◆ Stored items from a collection
▬▬▬

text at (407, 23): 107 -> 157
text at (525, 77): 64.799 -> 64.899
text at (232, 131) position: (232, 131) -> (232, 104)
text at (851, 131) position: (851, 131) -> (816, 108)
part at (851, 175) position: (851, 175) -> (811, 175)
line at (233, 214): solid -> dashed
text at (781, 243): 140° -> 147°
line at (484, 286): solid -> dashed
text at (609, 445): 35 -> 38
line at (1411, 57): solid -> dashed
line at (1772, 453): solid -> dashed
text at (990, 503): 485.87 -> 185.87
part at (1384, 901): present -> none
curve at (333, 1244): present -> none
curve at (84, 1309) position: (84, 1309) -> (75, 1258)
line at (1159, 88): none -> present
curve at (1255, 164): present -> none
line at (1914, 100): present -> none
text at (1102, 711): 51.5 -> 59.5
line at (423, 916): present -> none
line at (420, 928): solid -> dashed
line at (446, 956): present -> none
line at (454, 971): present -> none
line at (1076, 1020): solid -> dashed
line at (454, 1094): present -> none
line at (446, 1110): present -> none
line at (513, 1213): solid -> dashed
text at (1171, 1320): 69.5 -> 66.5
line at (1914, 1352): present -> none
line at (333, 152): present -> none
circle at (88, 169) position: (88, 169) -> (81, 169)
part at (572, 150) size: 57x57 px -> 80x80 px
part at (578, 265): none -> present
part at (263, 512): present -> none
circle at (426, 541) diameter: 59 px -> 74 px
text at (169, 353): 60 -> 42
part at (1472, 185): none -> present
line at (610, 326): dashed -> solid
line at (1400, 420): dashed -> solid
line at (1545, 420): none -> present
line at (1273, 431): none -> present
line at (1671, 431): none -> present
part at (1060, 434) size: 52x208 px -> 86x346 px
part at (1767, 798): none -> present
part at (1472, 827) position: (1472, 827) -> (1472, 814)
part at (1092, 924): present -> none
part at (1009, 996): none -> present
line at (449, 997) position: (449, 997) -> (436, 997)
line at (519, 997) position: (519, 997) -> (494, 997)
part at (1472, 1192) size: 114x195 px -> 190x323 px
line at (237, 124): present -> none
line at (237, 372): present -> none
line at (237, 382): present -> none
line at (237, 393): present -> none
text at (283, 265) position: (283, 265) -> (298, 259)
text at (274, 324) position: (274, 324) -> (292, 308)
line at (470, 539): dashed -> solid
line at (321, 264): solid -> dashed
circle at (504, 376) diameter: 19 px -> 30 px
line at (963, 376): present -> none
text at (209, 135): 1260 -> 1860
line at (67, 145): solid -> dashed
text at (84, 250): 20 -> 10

▬▬▬

◆ Goal
Repeat the material from the start through the line with "text at (609, 445): 35 -> 38", substituting "continuous" for "solid" and keeping everything else the same.

◆ Finished exercise
text at (407, 23): 107 -> 157
text at (525, 77): 64.799 -> 64.899
text at (232, 131) position: (232, 131) -> (232, 104)
text at (851, 131) position: (851, 131) -> (816, 108)
part at (851, 175) position: (851, 175) -> (811, 175)
line at (233, 214): continuous -> dashed
text at (781, 243): 140° -> 147°
line at (484, 286): continuous -> dashed
text at (609, 445): 35 -> 38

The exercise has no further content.